The minimal algorithm shows how to apply BPE in test time: we first split words into sequences of characters, then apply the learned operations to merge the characters into larger, known symbols. In the example, the OOV 'lower' would be segmented into 'low er.'.
We evaluate 2 methods for applying BPE: learning 2 independent encodings, one for source one for target vocabulary, or learning the encoding of the 2 vocabularies, called joint BPE. The former is more compact in terms of text and vocabulary size, and there's stronger guarantee that each subword unit has been seen in the training text of the respective language.
But the latter improves consistency between the source and target segmentation.
If we apply BPE independently, the same name might be segmented differently in the 2 languages, and it might be harder for the NN to learn a mapping between the subword units.
For languages with different alphabets, we transliterate the Russian vocabulary into Latin to learnt the joint BPE encoding, then transliterate the BPE merge operations back into Cyrillic.
We aim to answer 2 empirical questions
- Can we improve the translation of rare and unseen words in NMT by representing them via subword units?

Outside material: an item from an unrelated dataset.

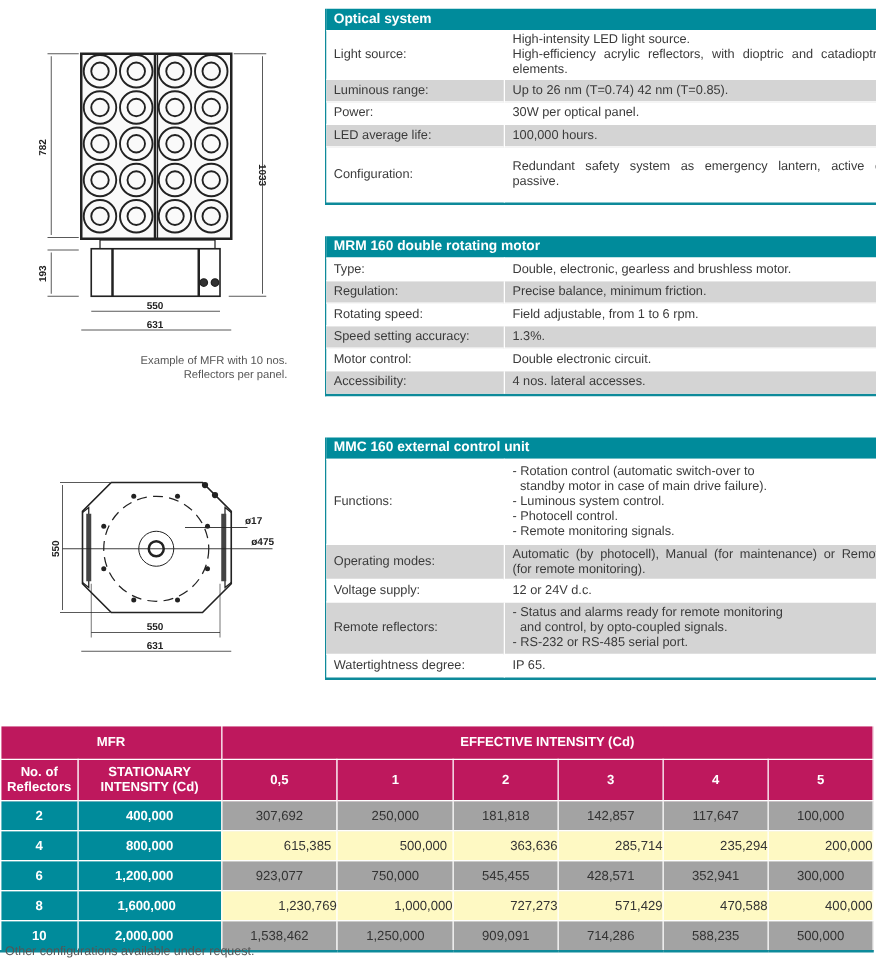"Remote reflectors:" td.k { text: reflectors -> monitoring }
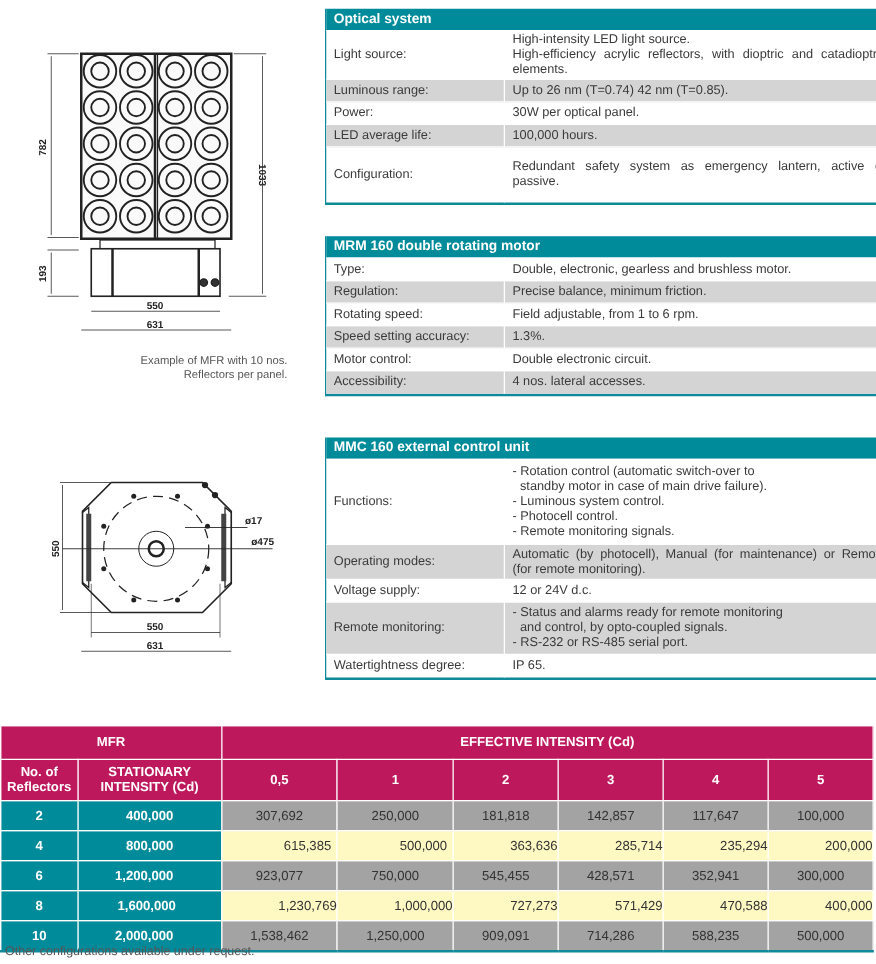"307,692" .bigtab td.w { background: #a3a3a3 -> #fde047 }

- Which segmentation into subword units performs best in terms of vocabulary size, text size and translation quality?
(see paper)
The English→Russian examples show that the subword systems are capable of transliteration. However, transliteration errors do occur, either due to ambiguous transliterations, or because of non-consistent segmentations between source and target text which make it hard for the system to learn a transliteration mapping.
NMT systems are capable of open-vocabulary translation by representing rare and unseen words as a sequence of word units. this is simpler and more effective than using a back-off translation model.
We introduce a variant of byte pair encoding for word segmentation, which is capable of encoding open vocabularies with a compact symbol vocabulary of variable-length subword units.
oov and rare in-vocabulary words are translated poorly by our baseline NMT system, and reducing the vocabulary size of subword models can improve performance. Future work, learn the optimal vocabulary size for a translation task, which we expect to depend on the language pair and amount of training data.